Próximo el Día del Abuelo, hijos y nietos ponderemos la frase que la escritora María Vallejo-Nágera pone en boca de una de sus protagonistas: "Los últimos años de una vida pueden ser duros, cuando lo peor de esa etapa no son los achaques o la falta de cuidados adecuados sino la soledad que acompaña a muchos adultos mayores noche y día". Muchas y muchos sabios de hoy no están en su casa o en la de sus hijos. Son atendidos en residencias para adultos mayores o asilos públicos por lo que, es deber del Estado remover los obstáculos que conducen a una soledad que enfría sus corazones. Dejemos que la gerontología estudie los aspectos psicológicos, sociales, económicos y demográficos. La calidad de vida de las personas mayores, su integración y participación activa en todos los ámbitos es uno de los indicadores más fiables del desarrollo de una sociedad.
Es desde la familia que se puede ejercer la mejor geriatría: aquella que hijos y nietos practicamos con nuestros mayores cuando los acompañamos no sólo en días señalados, ni necesariamente estando todo el tiempo a su lado si pueden valerse por sí mismos.
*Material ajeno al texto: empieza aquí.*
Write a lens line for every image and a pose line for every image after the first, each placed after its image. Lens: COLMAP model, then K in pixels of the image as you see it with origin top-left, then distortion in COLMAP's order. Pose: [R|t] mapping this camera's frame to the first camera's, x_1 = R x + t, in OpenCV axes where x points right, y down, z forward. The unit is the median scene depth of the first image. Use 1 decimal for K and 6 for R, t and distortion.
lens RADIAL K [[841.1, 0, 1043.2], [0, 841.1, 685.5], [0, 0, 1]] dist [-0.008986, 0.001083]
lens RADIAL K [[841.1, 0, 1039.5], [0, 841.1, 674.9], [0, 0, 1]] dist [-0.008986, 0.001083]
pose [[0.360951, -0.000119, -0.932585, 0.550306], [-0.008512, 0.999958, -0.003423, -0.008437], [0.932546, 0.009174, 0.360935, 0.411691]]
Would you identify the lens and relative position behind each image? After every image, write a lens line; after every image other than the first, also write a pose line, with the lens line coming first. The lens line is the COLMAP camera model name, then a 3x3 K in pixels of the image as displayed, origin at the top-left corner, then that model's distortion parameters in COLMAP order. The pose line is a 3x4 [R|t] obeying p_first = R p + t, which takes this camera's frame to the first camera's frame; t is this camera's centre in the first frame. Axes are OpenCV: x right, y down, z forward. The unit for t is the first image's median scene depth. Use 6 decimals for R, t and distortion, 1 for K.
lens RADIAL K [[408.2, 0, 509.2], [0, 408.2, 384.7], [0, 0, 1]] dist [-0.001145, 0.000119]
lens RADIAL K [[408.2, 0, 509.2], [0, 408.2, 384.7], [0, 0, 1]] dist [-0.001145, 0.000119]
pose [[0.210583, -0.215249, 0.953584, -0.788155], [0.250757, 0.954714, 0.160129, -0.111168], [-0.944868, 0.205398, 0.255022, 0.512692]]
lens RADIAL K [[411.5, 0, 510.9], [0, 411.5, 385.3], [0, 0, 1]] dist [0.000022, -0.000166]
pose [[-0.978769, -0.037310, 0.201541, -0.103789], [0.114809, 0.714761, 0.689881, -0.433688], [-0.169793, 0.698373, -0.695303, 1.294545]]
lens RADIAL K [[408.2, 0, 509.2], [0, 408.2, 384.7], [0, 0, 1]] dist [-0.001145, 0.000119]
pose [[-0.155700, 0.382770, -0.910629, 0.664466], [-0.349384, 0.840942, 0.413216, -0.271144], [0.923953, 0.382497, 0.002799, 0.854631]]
Es terapéutica para la soledad, la compañía que podemos prodigar brindándoles cuidados y atención aun desde lejos para que, en la edad de ser abuelos, puedan atisbar los años que les quedan con dignidad y esperanza aunque en sus vidas haya habido errores junto a los aciertos.
Bello es el principio de la vida y bello es su término cuando hijos y nietos procuramos a nuestros mayores un acompañamiento adecuado y cálido que temple la frialdad del ambiente.